Right, Nice Games may have missed the mark when it came to writing their story, however they absolutely nailed the gameplay. Nothing you do in Skylar & Plux will surprise you, jump on this, swing on that, but because it’s done so well it’s a wonderful throwback and a very enjoyable experience. You’ll be tasked with your typical objectives from the off, kill these enemies, jump on this floating platform, rescue the marshmallowy locals, but because each level is riddled with perilous obstacles and baddies it’s just as challenging as you’d hope it to be. From the slightly out of reach ledge to the devilish gatling-gun wielding robot, there’s a lot to both enjoy and become viciously frustrated with, classic platformer feels you’ll all agree. Combat, though not bad, is just a little too simple considering all Skylar can do is punch, spin, and slam, however, because you’ll be challenged by both the enemies and the landscape you’ll be too distracted to notice how boring your actions are. As you progress through Clover Island you’ll become stronger and better equipped with immense technology to help you overthrow the evil CRT, and once you find these upgrades the game gets a little more challenging, meaning no matter how far you’re through the game you’ll be pushed to the limit, like those good ole platformers you love as a youth; Clover Island to is filled with vibrant, lush environments that will also instantly feel and look like those platformers you loved as a youth.
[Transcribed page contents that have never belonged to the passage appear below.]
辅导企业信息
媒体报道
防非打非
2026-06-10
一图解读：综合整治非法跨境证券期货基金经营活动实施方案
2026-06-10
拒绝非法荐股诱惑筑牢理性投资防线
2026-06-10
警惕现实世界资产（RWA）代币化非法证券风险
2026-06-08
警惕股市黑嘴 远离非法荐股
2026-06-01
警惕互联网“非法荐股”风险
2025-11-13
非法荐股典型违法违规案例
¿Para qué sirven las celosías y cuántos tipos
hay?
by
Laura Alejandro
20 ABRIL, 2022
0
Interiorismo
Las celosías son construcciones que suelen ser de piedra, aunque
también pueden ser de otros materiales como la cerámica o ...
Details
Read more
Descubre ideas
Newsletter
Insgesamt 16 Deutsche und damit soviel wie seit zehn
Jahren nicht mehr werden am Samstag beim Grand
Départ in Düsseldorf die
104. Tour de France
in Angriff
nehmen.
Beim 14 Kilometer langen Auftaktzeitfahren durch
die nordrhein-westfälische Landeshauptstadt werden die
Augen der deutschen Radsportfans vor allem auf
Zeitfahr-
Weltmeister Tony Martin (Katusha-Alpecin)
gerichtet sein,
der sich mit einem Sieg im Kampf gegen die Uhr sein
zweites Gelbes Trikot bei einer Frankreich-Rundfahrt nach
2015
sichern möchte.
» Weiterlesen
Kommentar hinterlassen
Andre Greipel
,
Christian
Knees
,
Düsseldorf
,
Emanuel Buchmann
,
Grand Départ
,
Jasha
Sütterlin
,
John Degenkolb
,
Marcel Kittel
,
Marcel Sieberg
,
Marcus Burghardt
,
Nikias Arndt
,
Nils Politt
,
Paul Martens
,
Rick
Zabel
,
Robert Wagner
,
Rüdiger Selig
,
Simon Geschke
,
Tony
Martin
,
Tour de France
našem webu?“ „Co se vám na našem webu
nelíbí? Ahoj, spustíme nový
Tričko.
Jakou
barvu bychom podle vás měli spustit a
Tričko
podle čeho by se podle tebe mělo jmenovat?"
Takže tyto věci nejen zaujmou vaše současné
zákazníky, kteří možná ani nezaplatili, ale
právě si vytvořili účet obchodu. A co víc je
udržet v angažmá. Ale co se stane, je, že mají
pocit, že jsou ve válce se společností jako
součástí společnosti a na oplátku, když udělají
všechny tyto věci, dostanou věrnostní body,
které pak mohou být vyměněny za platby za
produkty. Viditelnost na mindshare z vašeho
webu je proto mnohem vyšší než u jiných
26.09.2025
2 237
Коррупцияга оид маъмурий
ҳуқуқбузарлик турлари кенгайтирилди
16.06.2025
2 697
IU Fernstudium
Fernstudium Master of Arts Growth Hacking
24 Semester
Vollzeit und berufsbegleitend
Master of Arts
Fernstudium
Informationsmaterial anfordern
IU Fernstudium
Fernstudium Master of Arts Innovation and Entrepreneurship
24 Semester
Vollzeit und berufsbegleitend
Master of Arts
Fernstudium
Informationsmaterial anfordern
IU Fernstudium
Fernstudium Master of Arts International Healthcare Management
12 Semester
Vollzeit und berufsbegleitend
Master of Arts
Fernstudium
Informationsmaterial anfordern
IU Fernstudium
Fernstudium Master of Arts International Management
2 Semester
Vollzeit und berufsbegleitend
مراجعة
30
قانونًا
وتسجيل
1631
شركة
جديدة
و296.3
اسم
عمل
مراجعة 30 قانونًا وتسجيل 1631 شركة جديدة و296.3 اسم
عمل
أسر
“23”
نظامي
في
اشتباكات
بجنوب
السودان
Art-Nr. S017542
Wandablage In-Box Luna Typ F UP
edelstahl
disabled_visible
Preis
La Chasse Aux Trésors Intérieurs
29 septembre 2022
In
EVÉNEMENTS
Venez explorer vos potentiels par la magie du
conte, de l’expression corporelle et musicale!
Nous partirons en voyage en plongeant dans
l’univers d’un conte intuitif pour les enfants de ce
Skylar & Plux: Adventure on Clover Island was supposed to be a tribute to some of the world’s most beloved 3D platformers, and in some ways, it soars, but in some ways, it plummets. In regards to the gameplay, what’s on offer is what you’d expect from those platformers of old, the challenging enemies, the treacherous landscapes and the radiant backdrops, all here and all executed to high satisfaction. On the flip side, it’s a grave disappointment that the same level of creativity and imagination, unfortunately, hasn’t followed through in front of the camera, what with the lack of banter or even character between the cast and the dull story they’re trying to tell. For a game that is so obviously inspired by Ratchet & Clank (a franchise which holds a very special place in my heart), surely what I should be suggesting is to simply play that instead, but that wouldn’t be fair. Sure it may be trying to replicate everything that makes those games so great, but Right Nice Games have admitted that, so don’t think of this as “a poor man’s Ratchet & Clank”, think of this as “a passionate team’s proud achievement”, and you should reward them for their effort.